Anthropic did pretty well. I wouldn't give it a ten though, but that's me, I'm a hard marker😉 Even Athropic is missing the pop culture humour, colloquial, and sarky attitude that Jess weaves into her work, even within her formal, grown up academic writing.😉
That's a key for peeps in the interim for separating LLMs work being passed off as original- currently AI suck big time at humour, sarcasm, and parody nuances. It just doesn't get it. It can mimic slapstick humour, even though it doesn't "understand" it. But witty repartee and banter, are currently still beyond. Eventually, as more people pour endless hours into training and refining it, it will get there. 🤔😐😉
Personally, i think the efficiency and productivity has a cost that few truly comphrehend, and eventually when they do and look back with 20/20 hindsight, I think they will realise it wasn't worth the price over the long run, for themselves or humanity.
But the genie's out now, and the winner in the new work paradigm is he/she who makes AI his/her biaach best.😉
Actually, there was a version that captured all of that but Jessica found it too "spooky", so I dialled it down a bit.

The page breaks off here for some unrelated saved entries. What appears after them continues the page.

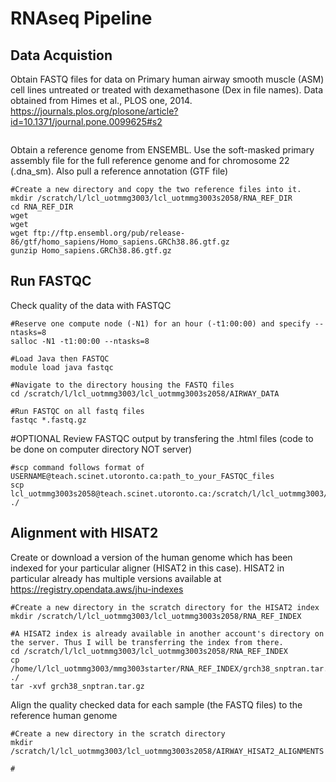 # RNAseq Pipeline

## Data Acquistion 
Obtain FASTQ files for data on Primary human airway smooth muscle (ASM) cell lines untreated or treated with dexamethasone (Dex in file names).
Data obtained from Himes et al., PLOS one, 2014. https://journals.plos.org/plosone/article?id=10.1371/journal.pone.0099625#s2

```

```

Obtain a reference genome from ENSEMBL. Use the soft-masked primary assembly file for the full reference genome and for chromosome 22 (.dna_sm). Also pull a reference annotation (GTF file)

```
#Create a new directory and copy the two reference files into it.
mkdir /scratch/l/lcl_uotmmg3003/lcl_uotmmg3003s2058/RNA_REF_DIR
cd RNA_REF_DIR
wget
wget
wget ftp://ftp.ensembl.org/pub/release-86/gtf/homo_sapiens/Homo_sapiens.GRCh38.86.gtf.gz
gunzip Homo_sapiens.GRCh38.86.gtf.gz
```
## Run FASTQC
Check quality of the data with FASTQC 

```
#Reserve one compute node (-N1) for an hour (-t1:00:00) and specify --ntasks=8
salloc -N1 -t1:00:00 --ntasks=8

#Load Java then FASTQC
module load java fastqc

#Navigate to the directory housing the FASTQ files
cd /scratch/l/lcl_uotmmg3003/lcl_uotmmg3003s2058/AIRWAY_DATA

#Run FASTQC on all fastq files
fastqc *.fastq.gz
```
#OPTIONAL Review FASTQC output by transfering the .html files (code to be done on computer directory NOT server)

```
#scp command follows format of USERNAME@teach.scinet.utoronto.ca:path_to_your_FASTQC_files
scp lcl_uotmmg3003s2058@teach.scinet.utoronto.ca:/scratch/l/lcl_uotmmg3003/lcl_uotmmg3003s2058/AIRWAY_DATA/\*.html ./
```

## Alignment with HISAT2
Create or download a version of the human genome which has been indexed for your particular aligner (HISAT2 in this case). HISAT2 in particular already has multiple versions available at https://registry.opendata.aws/jhu-indexes
```
#Create a new directory in the scratch directory for the HISAT2 index
mkdir /scratch/l/lcl_uotmmg3003/lcl_uotmmg3003s2058/RNA_REF_INDEX

#A HISAT2 index is already available in another account's directory on the server. Thus I will be transferring the index from there.
cd /scratch/l/lcl_uotmmg3003/lcl_uotmmg3003s2058/RNA_REF_INDEX
cp /home/l/lcl_uotmmg3003/mmg3003starter/RNA_REF_INDEX/grch38_snptran.tar.gz ./
tar -xvf grch38_snptran.tar.gz

```
Align the quality checked data for each sample (the FASTQ files) to the reference human genome

```
#Create a new directory in the scratch directory
mkdir /scratch/l/lcl_uotmmg3003/lcl_uotmmg3003s2058/AIRWAY_HISAT2_ALIGNMENTS

#
```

Really? Well I guess I stand corrected 😉 I'd love to see if other punters could distinguish the difference. Personally, I find the LLMs fairly obvious to pick out. I think that will become a field in and of itself- new business service industry specialising in recognising AI vs human. And as well parallel industry, currently spawning at light years rate, personalised or trained AIs. 😁
I wish you wouldn’t say that a computer or a computer program (that’s what an LLM is) can “understand” things.
They understand the subject matter in the same way your checkbook understands money or your spreadsheet understands math, which is to say not at all.
There is no “understanding” going on. The naïve may think it looks like it, but the clue is in the name: large language MODEL.
This anthropomorphization of computer programs is part of the marketing strategy of these things: they want consumers to believe that they are infallible oracles.
And I’m no luddite: I use ChatGPT and Gemini at work daily. They have saved me lots of time. But they have also gone badly off-track. In those cases, were I not experienced and able to apply what little wisdom the Creator may have generously bestowed on me, the outcome would have been unhelpful.
Nikola Tesla has 100 Questions for ChatGPT, Deepseek, Google & Grok #FAIL https://teslaleaks.com/f/nikola-tesla-100-questions-chatgpt-deepseek-google-grok-fail
Hi Joel - thanks for another interesting post.
I'll guess that the medical content is something we all instinctively know, but somehow forget while getting on with life. All three models captured the essence of that advice.
In my humble opinion, there were significant differences expressed by the models when describing the goals of the medical system. I can't hazard a guess as to how that came about, I'm just mentioning it as an opinion.
I'd be interested to know whether the same results would be delivered if the same questions were asked again?
I wonder how Grok would compare to the others.
So do I! I'm going to get a key. But I'm so in love with Anthropic right now, it is going to have to be very impressive.
Jessica’s post “The effects of turning off AI safety protocols” has a pretty interesting conversation she had with Grok. I have more trust in Grok after reading it.
The only LLM or related lettering I recall is LSMFT...Lucky Strike Means Fine Tobacco. I know, let's ask Gunk if it is true.